Ponce, Mexico's leading composer, allowing for 
                Revueltas and Chavez, dedicated this, his last major composition, 
                to Henryk Szeryng. But for Szeryng's exclusive championship this 
                is the sort of work that, in its indefatigable hoarse lyrical 
                energy, would have been a natural for Heifetz. It has no truck 
                with dodecaphony nor with neo-classical anaemia. It is just an 
                outright singer of a work which you can group with the Barber, 
                the Ivanovs and the Walton. It is romantic to a fault - a lovely 
                piece. 
              
 
              
Miranda Cuckson is not abashed by the various 
                Szeryng recordings nor should she be for hers is a most attentive 
                and loving performance. In case you are wondering, Ponce does 
                not indulge in the percussion experiments of Revueltas or Chavez. 

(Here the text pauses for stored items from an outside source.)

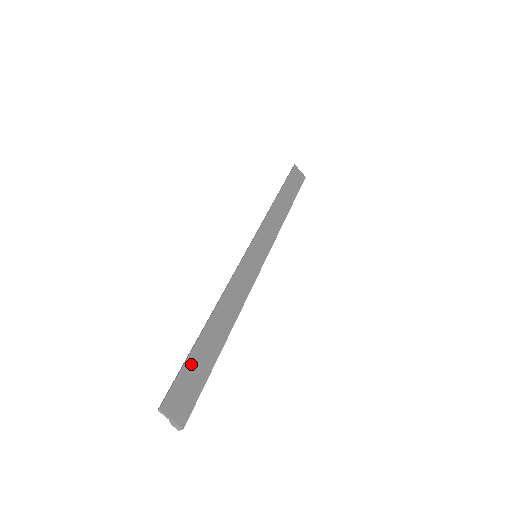
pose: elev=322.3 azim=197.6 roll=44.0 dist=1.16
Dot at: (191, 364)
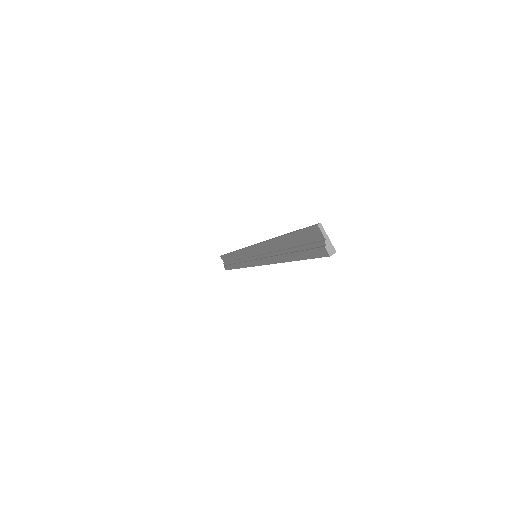
Dot at: occluded
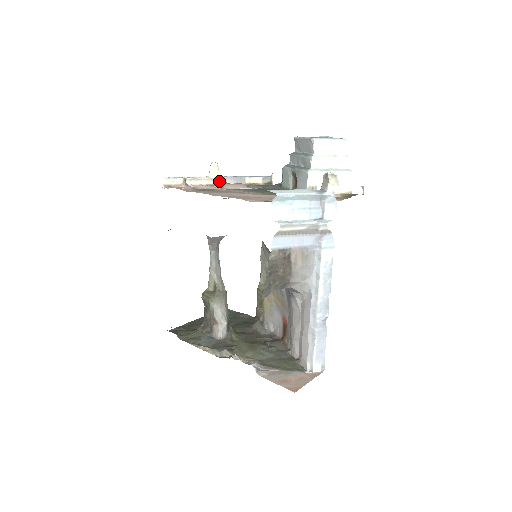
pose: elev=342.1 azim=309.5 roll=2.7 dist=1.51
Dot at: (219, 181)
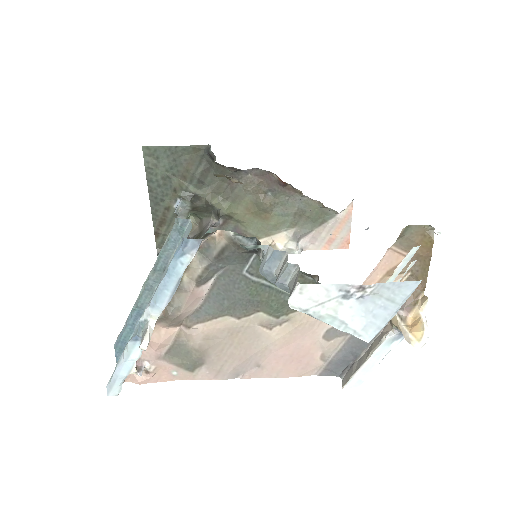
Dot at: (156, 318)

                He had one world-wide hit in the popular song Estrellita 
                (which was recorded by Heifetz!). There is a reference to it in 
                the strings beneath the soloist's arabesques at the end of the 
                second movement. Interesting to note that this concerto was started 
                shortly after Ponce had completed his guitar concerto, Concierto 
                del Sur, for Segovia. Nationalist feeling is only really noticeable 
                in the finale. 
              
 
              
While Ponce may have had to struggle with less 
                than world class standards in Mexico City, Korngold, a stranger 
                in a strange land, anxious to please and survive, had the pick 
                of world's greatest musicians in California. Many were, like him, 
                refugees from European pogroms. There are parallels in the Korngold 
                work with the Ponce. They both share an access to melodic fluency. 
                However in Korngold's case the concerto gives free rein to an 
                irresistible sentimentality - all schlagobers and coffee. I found 
                the starry in-your-face intimidating lushness of the Heifetz RCA 
                recording a positive turnoff at one time and turned my back on 
                the concerto. My interest was only ignited by Hoelscher's EMI 
                version (now Redline) and the Anima-Mathé Dorian recording. 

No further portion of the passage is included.